The Roll of Convents
By the 6th century AD, herb gardens had begun to come back again into fashion. In convents, in particular, courtyard gardens were developed, surrounded by a gallery. Herbs were grown here for food, medicine and religious rituals. A very famous one, which survives from this period, is the Benedictine convent garden in Sankt Gallen in Switzerland where herbs like savoury, fennel, mint, parsley, sage, rue and even plants like iris and lily are present. More remote monasteries, which had to be fully self-sufficient, often grew vegetables, herbs and fruit as well as plants that contained dyes or oils, disinfecting herbs and herbs used in making beer (such as ground ivy, yarrow, gale, lovage, tansy and rosemary).
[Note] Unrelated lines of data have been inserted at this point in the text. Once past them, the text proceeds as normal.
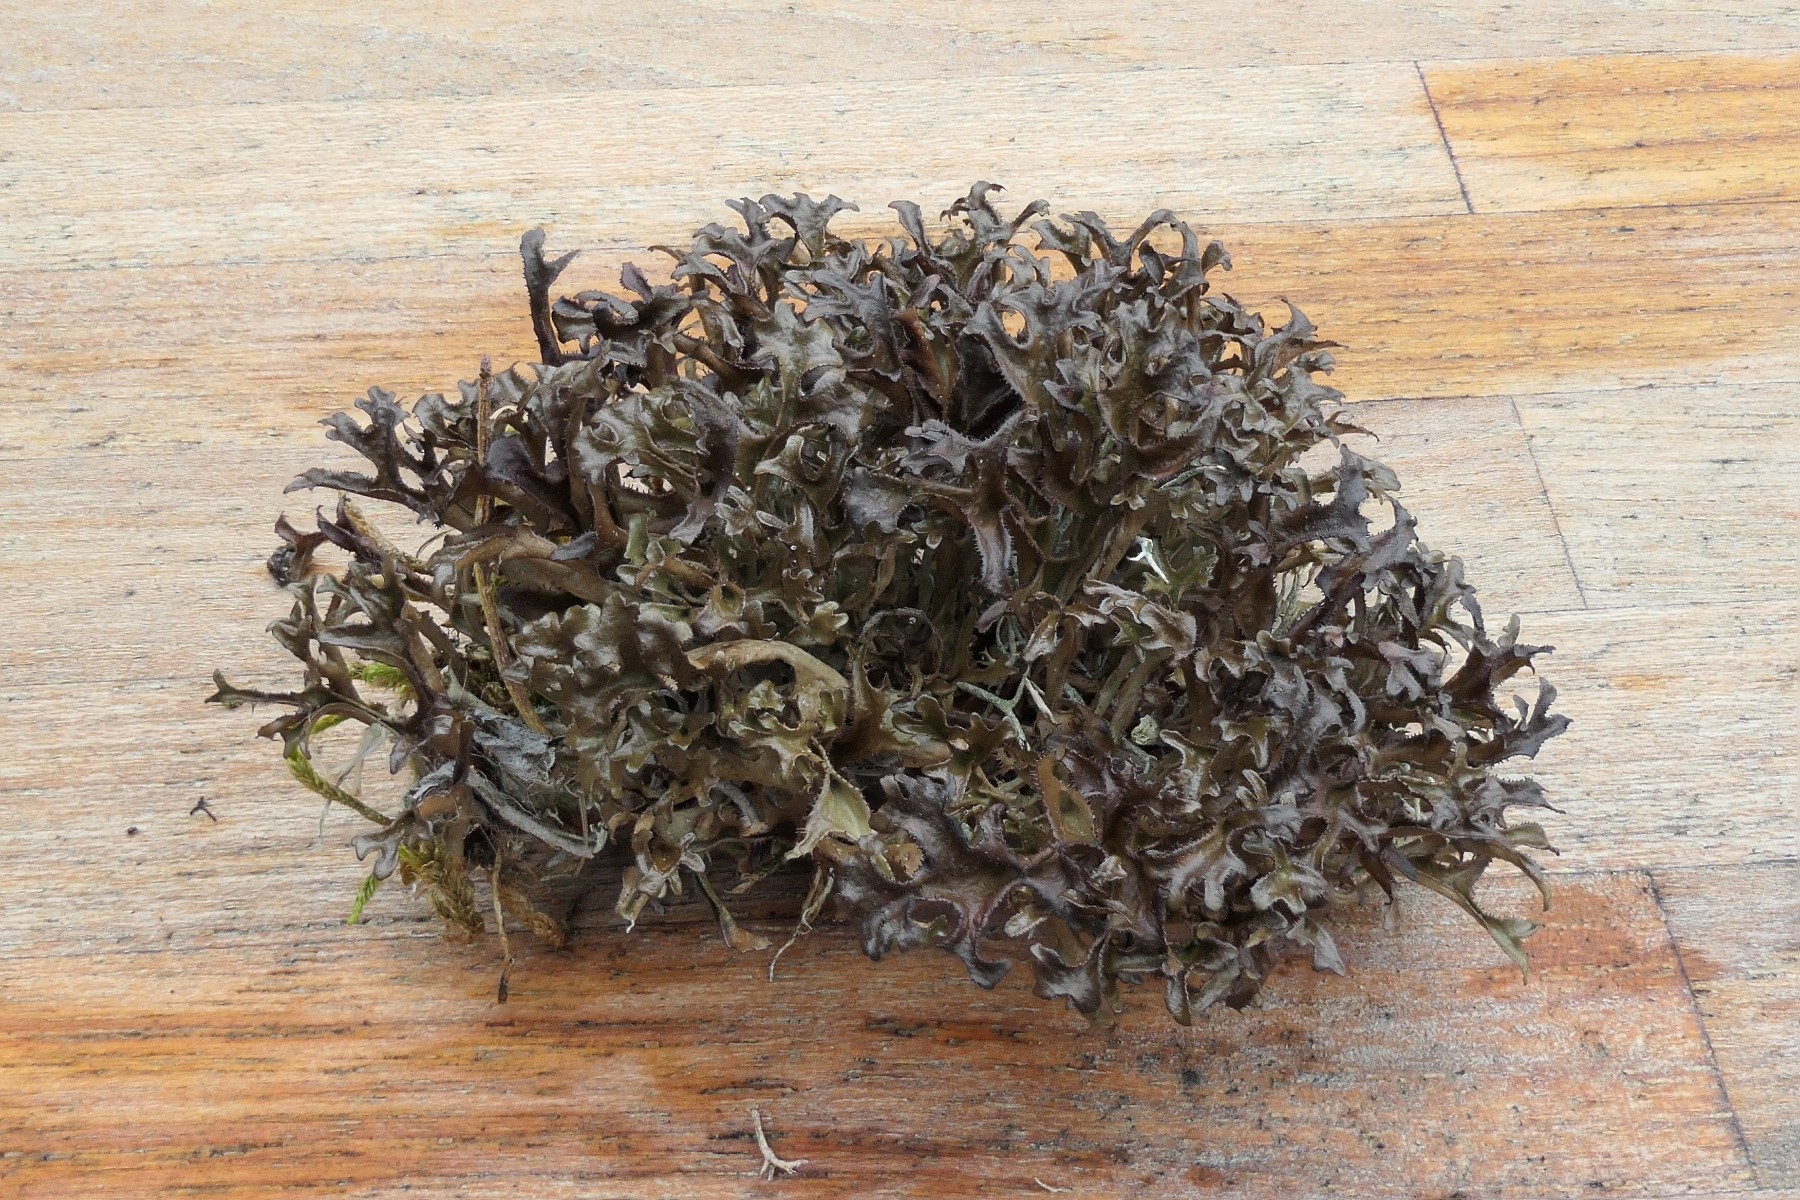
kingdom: Fungi
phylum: Ascomycota
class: Lecanoromycetes
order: Lecanorales
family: Parmeliaceae
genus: Cetraria
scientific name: Cetraria islandica
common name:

Nursing was also a task often carried out by monks or nuns and as herbal prescriptions were supplied to patients, the knowledge of their medicinal value gradually spread beyond the convent walls. Poor people would grow their own medicinal herbs, while the rich bought medicinal herbs when necessary and fragrant herbs to spread around their houses.
Eventually, caring for the sick became a secular responsibility and pharmacists set up their own herb gardens in or nearby towns to supply their professional requirements.
From the late dark ages, interest in the value of herbs grew enormously and information, and the herbs themselves, were increasingly the subject of exchanges between monasteries and of the growing number of books that were becoming available. 'The Herbal' by the British authors John Gerard and Nicholas Culpeper was a respected member of this group, but not all were so accurate and some herbal stories developed erratically, like Chinese whispers. Many books of the time, for example, claimed that anyone digging up a mangrove root would drop dead on the spot! But reliable herbals were becoming increasingly recognized as valuable educational material for doctors and gradually their information became more scientific and the illustrations more accurate. In the 15th century the process was significantly assisted by the invention of printing, which made medical knowledge accessible to a much larger public.
Herbs Move into the Garden
By the 17th century, gardens had come to be regarded as a creative pastime for the wealthy, with herbs and exotic plants kept as interesting curiosities. As aesthetic value became paramount, attractive herbs such as marigold and camomile, might retain a relatively prominent garden location, but others like mint and soapwort, were banished into ever more lowly positions. Eventually, overshadowed by much more glorious blooms, herbs were removed from most formal gardens and only those of culinary value retained - now banished to special 'kitchen gardens'.
Nevertheless, gardens have not heard the last of herbs! In this new millennium the trend appears to be to move herbs back into the ornamental borders.